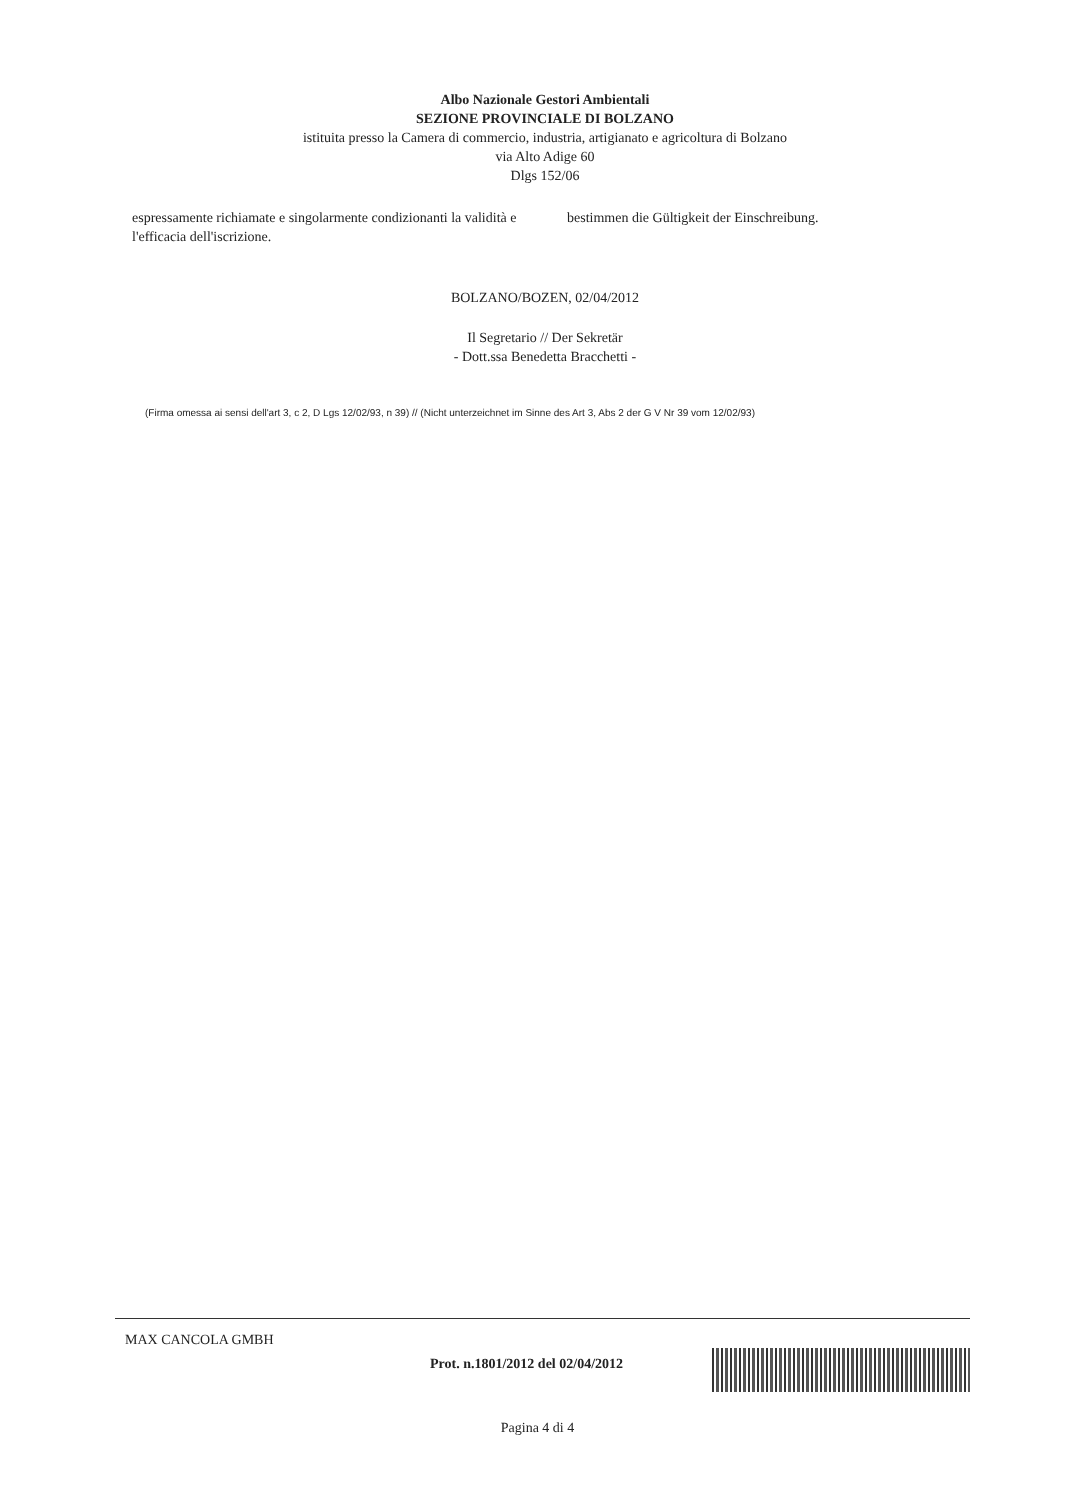Albo Nazionale Gestori Ambientali
SEZIONE PROVINCIALE DI BOLZANO
istituita presso la Camera di commercio, industria, artigianato e agricoltura di Bolzano
via Alto Adige 60
Dlgs 152/06
espressamente richiamate e singolarmente condizionanti la validità e l'efficacia dell'iscrizione.
bestimmen die Gültigkeit der Einschreibung.
BOLZANO/BOZEN, 02/04/2012
Il Segretario // Der Sekretär
- Dott.ssa Benedetta Bracchetti -
(Firma omessa ai sensi dell'art 3, c 2, D Lgs 12/02/93, n 39) // (Nicht unterzeichnet im Sinne des Art 3, Abs 2 der G V Nr 39 vom 12/02/93)
MAX CANCOLA GMBH
Prot. n.1801/2012 del 02/04/2012
Pagina 4 di 4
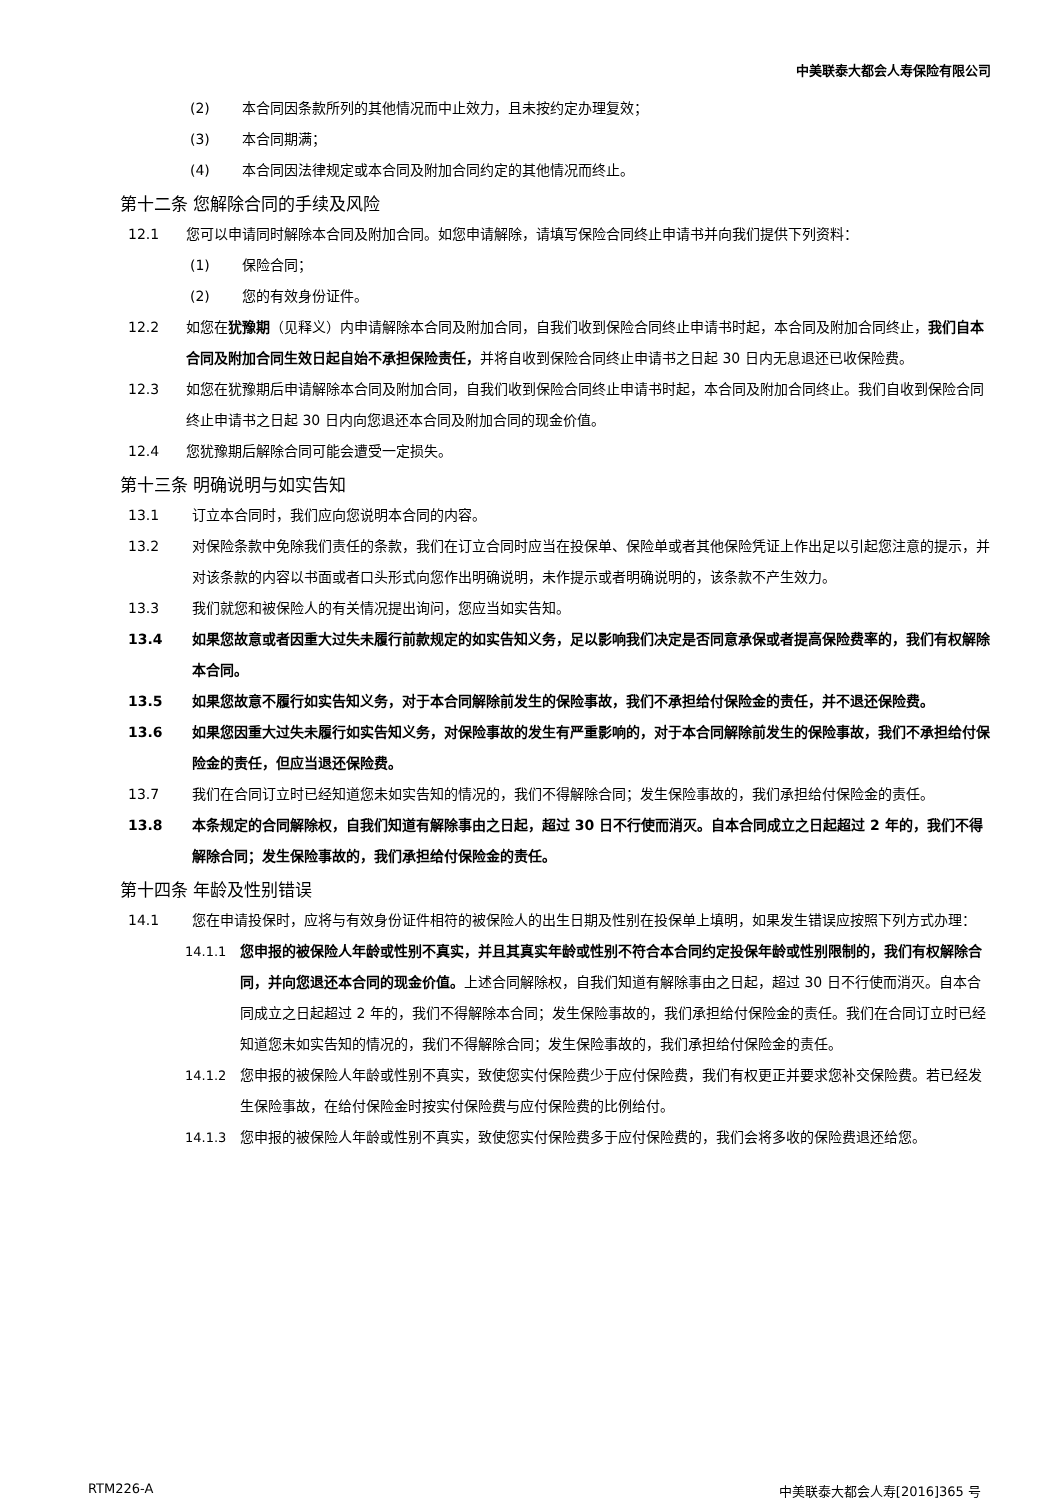中美联泰大都会人寿保险有限公司
(2) 本合同因条款所列的其他情况而中止效力，且未按约定办理复效；
(3) 本合同期满；
(4) 本合同因法律规定或本合同及附加合同约定的其他情况而终止。
第十二条 您解除合同的手续及风险
12.1 您可以申请同时解除本合同及附加合同。如您申请解除，请填写保险合同终止申请书并向我们提供下列资料：
(1) 保险合同；
(2) 您的有效身份证件。
12.2 如您在犹豫期（见释义）内申请解除本合同及附加合同，自我们收到保险合同终止申请书时起，本合同及附加合同终止，我们自本合同及附加合同生效日起自始不承担保险责任，并将自收到保险合同终止申请书之日起 30 日内无息退还已收保险费。
12.3 如您在犹豫期后申请解除本合同及附加合同，自我们收到保险合同终止申请书时起，本合同及附加合同终止。我们自收到保险合同终止申请书之日起 30 日内向您退还本合同及附加合同的现金价值。
12.4 您犹豫期后解除合同可能会遭受一定损失。
第十三条 明确说明与如实告知
13.1 订立本合同时，我们应向您说明本合同的内容。
13.2 对保险条款中免除我们责任的条款，我们在订立合同时应当在投保单、保险单或者其他保险凭证上作出足以引起您注意的提示，并对该条款的内容以书面或者口头形式向您作出明确说明，未作提示或者明确说明的，该条款不产生效力。
13.3 我们就您和被保险人的有关情况提出询问，您应当如实告知。
13.4 如果您故意或者因重大过失未履行前款规定的如实告知义务，足以影响我们决定是否同意承保或者提高保险费率的，我们有权解除本合同。
13.5 如果您故意不履行如实告知义务，对于本合同解除前发生的保险事故，我们不承担给付保险金的责任，并不退还保险费。
13.6 如果您因重大过失未履行如实告知义务，对保险事故的发生有严重影响的，对于本合同解除前发生的保险事故，我们不承担给付保险金的责任，但应当退还保险费。
13.7 我们在合同订立时已经知道您未如实告知的情况的，我们不得解除合同；发生保险事故的，我们承担给付保险金的责任。
13.8 本条规定的合同解除权，自我们知道有解除事由之日起，超过 30 日不行使而消灭。自本合同成立之日起超过 2 年的，我们不得解除合同；发生保险事故的，我们承担给付保险金的责任。
第十四条 年龄及性别错误
14.1 您在申请投保时，应将与有效身份证件相符的被保险人的出生日期及性别在投保单上填明，如果发生错误应按照下列方式办理：
14.1.1 您申报的被保险人年龄或性别不真实，并且其真实年龄或性别不符合本合同约定投保年龄或性别限制的，我们有权解除合同，并向您退还本合同的现金价值。上述合同解除权，自我们知道有解除事由之日起，超过 30 日不行使而消灭。自本合同成立之日起超过 2 年的，我们不得解除本合同；发生保险事故的，我们承担给付保险金的责任。我们在合同订立时已经知道您未如实告知的情况的，我们不得解除合同；发生保险事故的，我们承担给付保险金的责任。
14.1.2 您申报的被保险人年龄或性别不真实，致使您实付保险费少于应付保险费，我们有权更正并要求您补交保险费。若已经发生保险事故，在给付保险金时按实付保险费与应付保险费的比例给付。
14.1.3 您申报的被保险人年龄或性别不真实，致使您实付保险费多于应付保险费的，我们会将多收的保险费退还给您。
RTM226-A 中美联泰大都会人寿[2016]365 号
════
» Exercise goal: Whenever a line of the data above includes the word "自我们知道有解除事由之日起", copy that line.

» Solution:
13.8 本条规定的合同解除权，自我们知道有解除事由之日起，超过 30 日不行使而消灭。自本合同成立之日起超过 2 年的，我们不得解除合同；发生保险事故的，我们承担给付保险金的责任。
14.1.1 您申报的被保险人年龄或性别不真实，并且其真实年龄或性别不符合本合同约定投保年龄或性别限制的，我们有权解除合同，并向您退还本合同的现金价值。上述合同解除权，自我们知道有解除事由之日起，超过 30 日不行使而消灭。自本合同成立之日起超过 2 年的，我们不得解除本合同；发生保险事故的，我们承担给付保险金的责任。我们在合同订立时已经知道您未如实告知的情况的，我们不得解除合同；发生保险事故的，我们承担给付保险金的责任。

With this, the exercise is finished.